## Data shown
BEGIN

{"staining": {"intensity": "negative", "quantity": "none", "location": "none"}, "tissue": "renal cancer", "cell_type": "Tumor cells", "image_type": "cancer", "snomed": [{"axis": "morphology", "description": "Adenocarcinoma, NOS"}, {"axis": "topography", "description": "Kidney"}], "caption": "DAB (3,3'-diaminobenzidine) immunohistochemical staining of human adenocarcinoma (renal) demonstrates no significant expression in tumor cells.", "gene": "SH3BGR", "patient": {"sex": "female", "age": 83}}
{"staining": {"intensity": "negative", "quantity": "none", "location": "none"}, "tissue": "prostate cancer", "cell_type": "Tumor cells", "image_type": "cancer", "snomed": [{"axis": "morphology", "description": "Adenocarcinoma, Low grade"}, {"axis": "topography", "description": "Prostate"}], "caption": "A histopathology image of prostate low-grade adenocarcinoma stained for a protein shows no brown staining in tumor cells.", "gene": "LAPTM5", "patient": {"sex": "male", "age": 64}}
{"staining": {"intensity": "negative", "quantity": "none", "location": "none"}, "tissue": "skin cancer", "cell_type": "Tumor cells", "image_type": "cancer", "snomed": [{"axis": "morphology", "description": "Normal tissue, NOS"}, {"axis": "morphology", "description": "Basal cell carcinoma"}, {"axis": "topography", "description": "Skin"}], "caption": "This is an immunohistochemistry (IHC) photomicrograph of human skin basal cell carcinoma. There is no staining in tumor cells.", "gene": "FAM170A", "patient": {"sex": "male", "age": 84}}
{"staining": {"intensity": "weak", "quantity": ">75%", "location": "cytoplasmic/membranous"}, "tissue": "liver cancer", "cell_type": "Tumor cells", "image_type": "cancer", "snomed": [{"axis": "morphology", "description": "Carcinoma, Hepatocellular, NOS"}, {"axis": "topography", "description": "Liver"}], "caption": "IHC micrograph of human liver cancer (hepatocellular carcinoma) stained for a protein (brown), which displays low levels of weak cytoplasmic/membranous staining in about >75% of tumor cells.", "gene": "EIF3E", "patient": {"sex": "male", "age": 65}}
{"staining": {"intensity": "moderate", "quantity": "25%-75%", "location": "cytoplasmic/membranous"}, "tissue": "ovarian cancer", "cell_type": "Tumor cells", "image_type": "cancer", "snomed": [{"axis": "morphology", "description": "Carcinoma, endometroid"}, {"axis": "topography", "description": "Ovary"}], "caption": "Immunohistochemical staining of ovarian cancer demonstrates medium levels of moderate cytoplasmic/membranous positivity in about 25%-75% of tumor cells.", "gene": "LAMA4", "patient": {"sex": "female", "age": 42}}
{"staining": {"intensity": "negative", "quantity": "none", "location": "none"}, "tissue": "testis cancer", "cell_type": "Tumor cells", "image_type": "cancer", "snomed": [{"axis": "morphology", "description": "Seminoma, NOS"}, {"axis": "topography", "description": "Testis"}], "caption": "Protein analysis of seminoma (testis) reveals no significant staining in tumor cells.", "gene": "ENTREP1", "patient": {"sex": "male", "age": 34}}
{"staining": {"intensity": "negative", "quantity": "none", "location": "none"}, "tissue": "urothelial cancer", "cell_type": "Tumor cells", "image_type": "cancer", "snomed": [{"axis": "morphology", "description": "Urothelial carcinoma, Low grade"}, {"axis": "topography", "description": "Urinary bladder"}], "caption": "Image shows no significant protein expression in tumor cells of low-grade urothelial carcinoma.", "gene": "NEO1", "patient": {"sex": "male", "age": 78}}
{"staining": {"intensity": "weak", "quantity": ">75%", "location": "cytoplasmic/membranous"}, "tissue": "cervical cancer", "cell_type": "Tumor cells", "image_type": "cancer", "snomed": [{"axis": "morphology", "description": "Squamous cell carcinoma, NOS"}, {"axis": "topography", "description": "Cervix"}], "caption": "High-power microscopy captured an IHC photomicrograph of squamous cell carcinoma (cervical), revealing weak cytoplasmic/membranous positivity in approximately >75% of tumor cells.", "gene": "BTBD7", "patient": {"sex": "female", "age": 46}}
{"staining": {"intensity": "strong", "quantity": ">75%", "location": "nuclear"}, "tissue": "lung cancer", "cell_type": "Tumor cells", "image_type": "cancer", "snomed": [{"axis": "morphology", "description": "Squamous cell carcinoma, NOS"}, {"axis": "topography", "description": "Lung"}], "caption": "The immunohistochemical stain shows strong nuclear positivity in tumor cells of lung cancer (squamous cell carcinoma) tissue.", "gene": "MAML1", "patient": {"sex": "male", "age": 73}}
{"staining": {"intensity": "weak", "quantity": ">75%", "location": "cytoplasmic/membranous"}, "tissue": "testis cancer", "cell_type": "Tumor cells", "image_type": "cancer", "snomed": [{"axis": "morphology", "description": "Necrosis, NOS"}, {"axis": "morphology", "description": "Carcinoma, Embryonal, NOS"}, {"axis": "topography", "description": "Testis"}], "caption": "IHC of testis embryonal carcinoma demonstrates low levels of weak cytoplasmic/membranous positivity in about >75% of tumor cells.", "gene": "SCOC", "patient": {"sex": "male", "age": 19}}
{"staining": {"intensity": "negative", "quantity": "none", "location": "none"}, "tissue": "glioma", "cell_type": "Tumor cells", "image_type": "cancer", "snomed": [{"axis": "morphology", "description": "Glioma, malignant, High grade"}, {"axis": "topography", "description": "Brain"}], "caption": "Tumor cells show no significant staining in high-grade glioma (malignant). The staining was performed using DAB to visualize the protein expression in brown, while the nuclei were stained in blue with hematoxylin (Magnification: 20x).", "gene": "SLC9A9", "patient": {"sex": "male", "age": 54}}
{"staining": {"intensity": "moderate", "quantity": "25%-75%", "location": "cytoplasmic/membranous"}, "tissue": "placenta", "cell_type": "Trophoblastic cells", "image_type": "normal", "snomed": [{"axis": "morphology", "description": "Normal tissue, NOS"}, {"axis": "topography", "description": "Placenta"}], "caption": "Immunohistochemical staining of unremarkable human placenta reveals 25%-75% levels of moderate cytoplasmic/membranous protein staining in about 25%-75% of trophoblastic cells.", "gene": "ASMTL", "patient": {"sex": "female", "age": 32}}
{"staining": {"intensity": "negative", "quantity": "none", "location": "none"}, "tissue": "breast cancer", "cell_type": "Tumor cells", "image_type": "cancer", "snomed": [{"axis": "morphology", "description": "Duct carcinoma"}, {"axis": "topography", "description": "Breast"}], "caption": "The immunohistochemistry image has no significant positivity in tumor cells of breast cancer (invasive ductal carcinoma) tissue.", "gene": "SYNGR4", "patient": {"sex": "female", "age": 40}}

END

## Required action
When a line in the data contains "testis", return it as written.

## Worked solution
{"staining": {"intensity": "negative", "quantity": "none", "location": "none"}, "tissue": "testis cancer", "cell_type": "Tumor cells", "image_type": "cancer", "snomed": [{"axis": "morphology", "description": "Seminoma, NOS"}, {"axis": "topography", "description": "Testis"}], "caption": "Protein analysis of seminoma (testis) reveals no significant staining in tumor cells.", "gene": "ENTREP1", "patient": {"sex": "male", "age": 34}}
{"staining": {"intensity": "weak", "quantity": ">75%", "location": "cytoplasmic/membranous"}, "tissue": "testis cancer", "cell_type": "Tumor cells", "image_type": "cancer", "snomed": [{"axis": "morphology", "description": "Necrosis, NOS"}, {"axis": "morphology", "description": "Carcinoma, Embryonal, NOS"}, {"axis": "topography", "description": "Testis"}], "caption": "IHC of testis embryonal carcinoma demonstrates low levels of weak cytoplasmic/membranous positivity in about >75% of tumor cells.", "gene": "SCOC", "patient": {"sex": "male", "age": 19}}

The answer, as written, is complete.